お宿の看板娘でしたが、王妃様の毒見係はじめます。

「良くも悪くもアンスバッハ侯爵のせいで、今のところは落ち着いてるな。俺につくのはイコール侯爵を敵に回すことになるから」

ザックは苦笑する。そう。今ならば周りの反対を押し切ってでも結婚できるのではないかと彼は考えている。
下手に第一王子になにかあった後では、面倒が増えるというものだ。
まあそうなったからといって、彼女をあきらめるという選択肢は、もうザックにはなかったが。

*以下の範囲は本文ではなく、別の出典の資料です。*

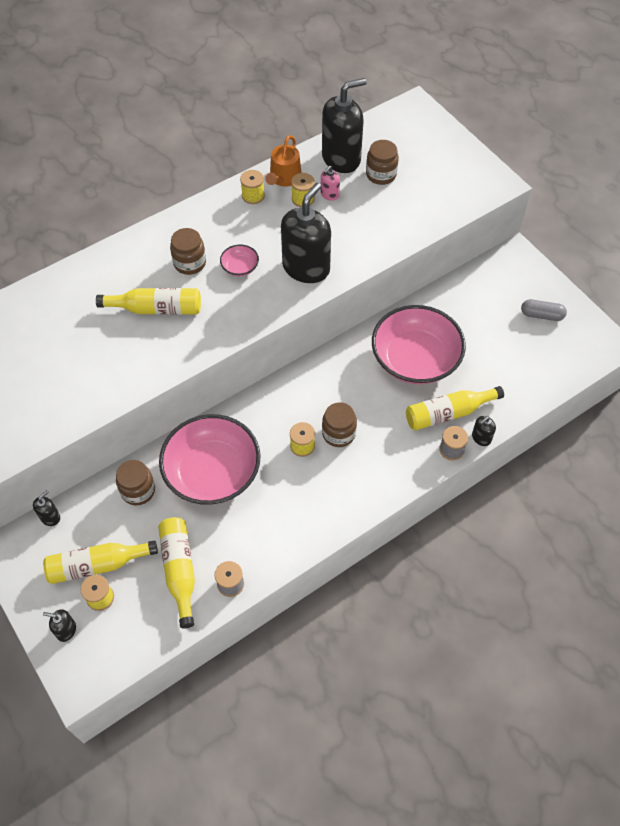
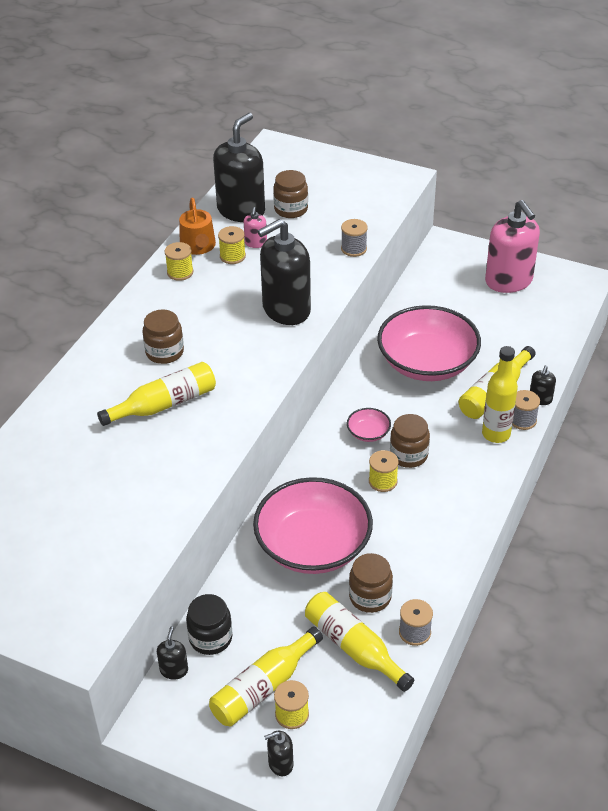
camera: 30 degrees left, 15 degrees down
brown jar [116,460,155,505] -> brown jar moved to [349,553,393,613]
pink bowl [220,244,259,276] -> pink bowl moved to [347,408,391,442]
black soap dispenser [281,183,331,283] -> black soap dispenser turned 120 degrees counterclockwise [257,219,311,325]
grey capsule [521,299,567,321] -> pink soap dispenser [485,200,540,293]
none -> black jar [186,594,232,655]
none -> grey spool [341,219,368,257]
none -> yellow bottle [482,346,518,443]

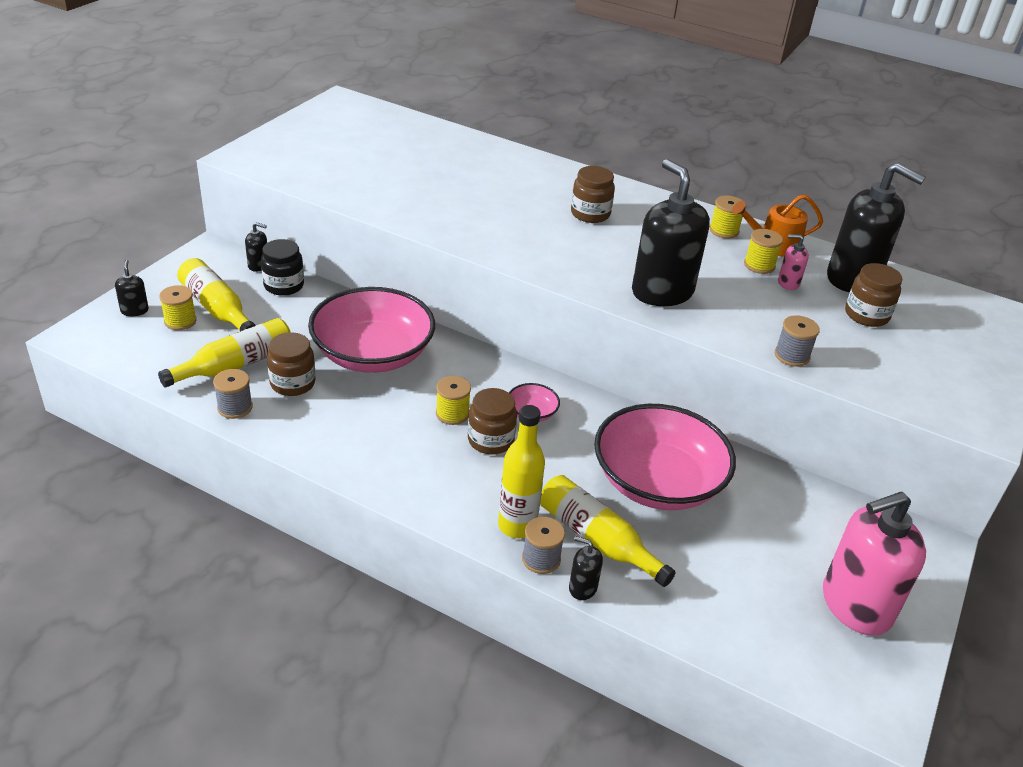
camera: 90 degrees right, 5 degrees down
yellow bottle [97,362,216,426] -> none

「だったらすればいいじゃない。ロザリーも社交界デビューも終わったしさ。陛下に許可を取ればいいだけだろう」

さらりと言うケネスに、辟易したような顔でザックが答える。

「母上が意外と厳しい。自分のときのことを思い出したんだろうな。ロザリーが貴族社会の中で困らない程度の令嬢教育を施すから待てというんだ」

「でもそれはカイラ様が正しいんじゃない?」

「ふたりきりになるのも邪魔されるから困る。元気になったのはいいが、元気すぎだ」

ナサニエルとの関係が修復したカイラは、夢遊病の症状もすっかり治った。……のはいいのだが、今度はロザリーを教育しようと躍起になっている。
自分が王妃になったときに、相当思うところがあったのだろう。
それまで間違いを起こさないようにと、離宮での監視は一層ひどくなっている。

ザックとしては、アイビーヒルにいたときのように、気軽にロザリーと散歩したり穏やかな時間を楽しみたいだけなのだが、その時間すら取らせてもらえないのだ。